Lessons learned? "Be more patient," he said. "Think things through. Be more of a professional, on and off the field."
What's easily said is for some not easily done, especially in the shadow of South Beach. But I believe in the clean-slate theory, in judging Marshall by what he does from this point forward. Do you?
Several positive factors suggest he might have turned a corner personally. Why benefit of doubt might be given with a degree of confidence.
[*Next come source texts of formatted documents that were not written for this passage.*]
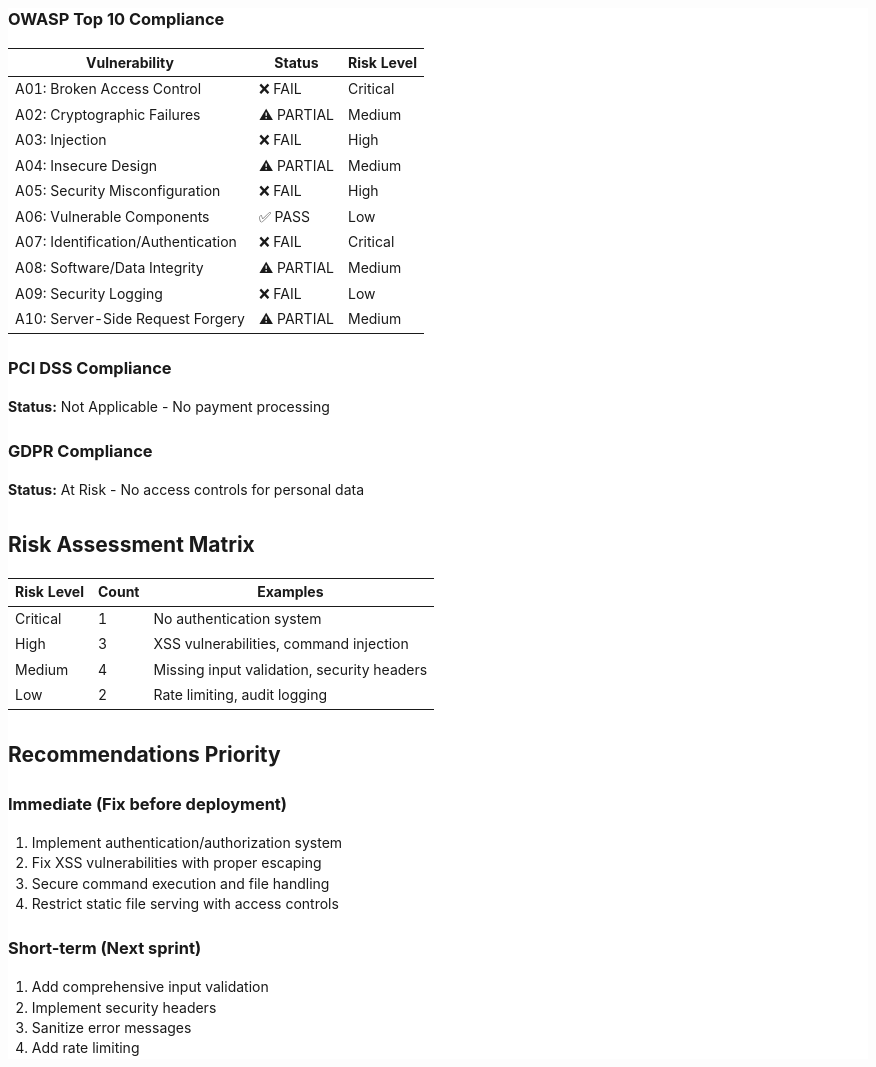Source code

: ### OWASP Top 10 Compliance

| Vulnerability | Status | Risk Level |
|---------------|--------|------------|
| A01: Broken Access Control | ❌ FAIL | Critical |
| A02: Cryptographic Failures | ⚠️ PARTIAL | Medium |
| A03: Injection | ❌ FAIL | High |
| A04: Insecure Design | ⚠️ PARTIAL | Medium |
| A05: Security Misconfiguration | ❌ FAIL | High |
| A06: Vulnerable Components | ✅ PASS | Low |
| A07: Identification/Authentication | ❌ FAIL | Critical |
| A08: Software/Data Integrity | ⚠️ PARTIAL | Medium |
| A09: Security Logging | ❌ FAIL | Low |
| A10: Server-Side Request Forgery | ⚠️ PARTIAL | Medium |

### PCI DSS Compliance
**Status:** Not Applicable - No payment processing

### GDPR Compliance
**Status:** At Risk - No access controls for personal data

## Risk Assessment Matrix

| Risk Level | Count | Examples |
|------------|-------|----------|
| Critical | 1 | No authentication system |
| High | 3 | XSS vulnerabilities, command injection |
| Medium | 4 | Missing input validation, security headers |
| Low | 2 | Rate limiting, audit logging |

## Recommendations Priority

### Immediate (Fix before deployment)
1. Implement authentication/authorization system
2. Fix XSS vulnerabilities with proper escaping
3. Secure command execution and file handling
4. Restrict static file serving with access controls

### Short-term (Next sprint)
1. Add comprehensive input validation
2. Implement security headers
3. Sanitize error messages
4. Add rate limiting
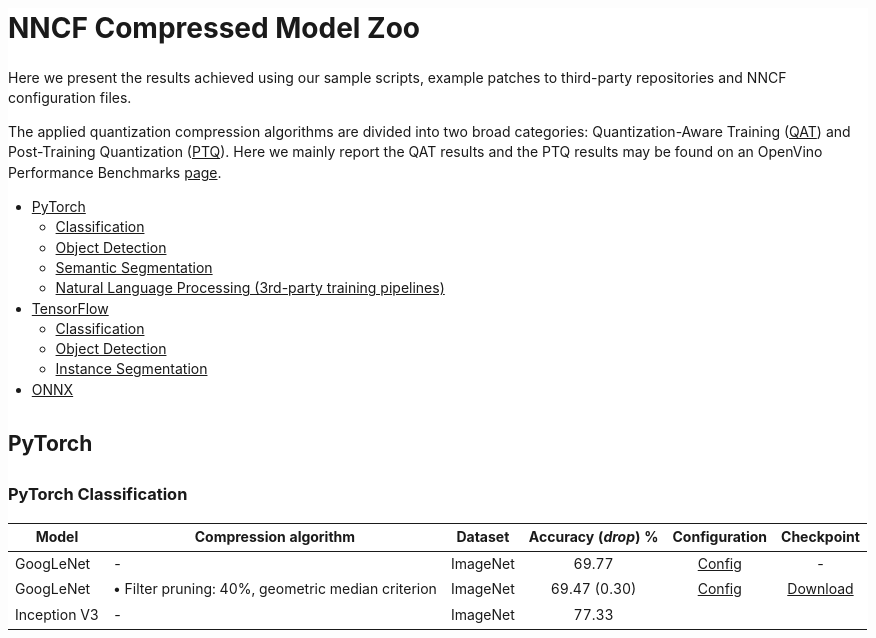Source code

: # NNCF Compressed Model Zoo

Here we present the results achieved using our sample scripts, example patches to third-party repositories and NNCF configuration files.

The applied quantization compression algorithms are divided into two broad categories: Quantization-Aware Training ([QAT](../README.md#training-time-compression)) and Post-Training Quantization ([PTQ](../README.md#post-training-quantization)). Here we mainly report the QAT results and the PTQ results may be found on an OpenVino Performance Benchmarks [page](https://docs.openvino.ai/2022.3/openvino_docs_performance_benchmarks.html).

- [PyTorch](#pytorch)
  - [Classification](#pytorch-classification)
  - [Object Detection](#pytorch-object-detection)
  - [Semantic Segmentation](#pytorch-semantic-segmentation)
  - [Natural Language Processing (3rd-party training pipelines)](#pytorch-nlp-huggingface-transformers-powered-models)
- [TensorFlow](#tensorflow)
  - [Classification](#tensorflow-classification)
  - [Object Detection](#tensorflow-object-detection)
  - [Instance Segmentation](#tensorflow-instance-segmentation)
- [ONNX](#onnx)

## PyTorch

### PyTorch Classification

<table>
  <thead>
    <tr>
      <th>Model</th>
      <th>Compression algorithm</th>
      <th>Dataset</th>
      <th>Accuracy (<em>drop</em>) %</th>
      <th>Configuration</th>
      <th>Checkpoint</th>
    </tr>
  </thead>
  <tbody align="center">
    <tr>
      <td align="left">GoogLeNet</td>
      <td align="left">-</td>
      <td>ImageNet</td>
      <td>69.77</td>
      <td><a href="../examples/torch/classification/configs/pruning/googlenet_imagenet.json">Config</a></td>
      <td>-</td>
    </tr>
    <tr>
      <td align="left">GoogLeNet</td>
      <td align="left">• Filter pruning: 40%, geometric median criterion</td>
      <td>ImageNet</td>
      <td>69.47 (0.30)</td>
      <td><a href="../examples/torch/classification/configs/pruning/googlenet_imagenet_pruning_geometric_median.json">Config</a></td>
      <td><a href="https://storage.openvinotoolkit.org/repositories/nncf/models/develop/torch/googlenet_imagenet_pruning_geometric_median.pth">Download</a></td>
    </tr>
    <tr>
      <td align="left">Inception V3</td>
      <td align="left">-</td>
      <td>ImageNet</td>
      <td>77.33</td>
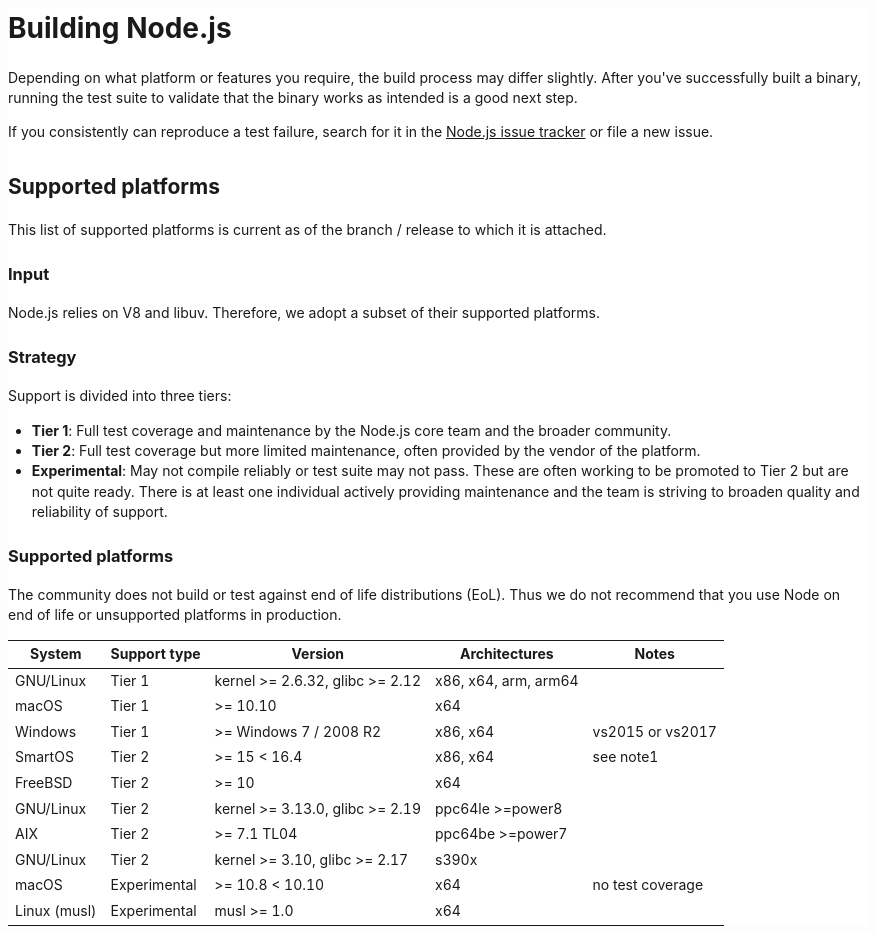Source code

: # Building Node.js

Depending on what platform or features you require, the build process may
differ slightly. After you've successfully built a binary, running the
test suite to validate that the binary works as intended is a good next step.

If you consistently can reproduce a test failure, search for it in the
[Node.js issue tracker](https://github.com/nodejs/node/issues) or
file a new issue.

## Supported platforms

This list of supported platforms is current as of the branch / release to
which it is attached.

### Input

Node.js relies on V8 and libuv. Therefore, we adopt a subset of their
supported platforms.

### Strategy

Support is divided into three tiers:

* **Tier 1**: Full test coverage and maintenance by the Node.js core team and
  the broader community.
* **Tier 2**: Full test coverage but more limited maintenance,
  often provided by the vendor of the platform.
* **Experimental**: May not compile reliably or test suite may not pass.
  These are often working to be promoted to Tier 2 but are not quite ready.
  There is at least one individual actively providing maintenance and the team
  is striving to broaden quality and reliability of support.

### Supported platforms

The community does not build or test against end of life distributions (EoL).
Thus we do not recommend that you use Node on end of life or unsupported platforms
in production.

|  System      | Support type | Version                          | Architectures        | Notes            |
|--------------|--------------|----------------------------------|----------------------|------------------|
| GNU/Linux    | Tier 1       | kernel >= 2.6.32, glibc >= 2.12  | x86, x64, arm, arm64 |                  |
| macOS        | Tier 1       | >= 10.10                         | x64                  |                  |
| Windows      | Tier 1       | >= Windows 7 / 2008 R2           | x86, x64             | vs2015 or vs2017 |
| SmartOS      | Tier 2       | >= 15 < 16.4                     | x86, x64             | see note1        |
| FreeBSD      | Tier 2       | >= 10                            | x64                  |                  |
| GNU/Linux    | Tier 2       | kernel >= 3.13.0, glibc >= 2.19  | ppc64le >=power8     |                  |
| AIX          | Tier 2       | >= 7.1 TL04                      | ppc64be >=power7     |                  |
| GNU/Linux    | Tier 2       | kernel >= 3.10, glibc >= 2.17    | s390x                |                  |
| macOS        | Experimental | >= 10.8 < 10.10                  | x64                  | no test coverage |
| Linux (musl) | Experimental | musl >= 1.0                      | x64                  |                  |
First, being from Orlando, he feels as if he has come home. "My family is just ecstatic," he said of the trade. "I'm a Florida boy." You also see a modest wedding ring sparkling on his hand, put there just a couple of weeks ago. It seems like a grounding influence.
"She's probably responsible for the most growth in me," he said of his bride, Michi. "She taught me what true love is."
He has true love.
He has a team that feels like home.
He has a contract that thrills him (and should).
He has a fan base ready to embrace him.
He has a wonderful career just now picking up steam.
He has a fresh start.
And you wonder why Brandon Marshall is smiling?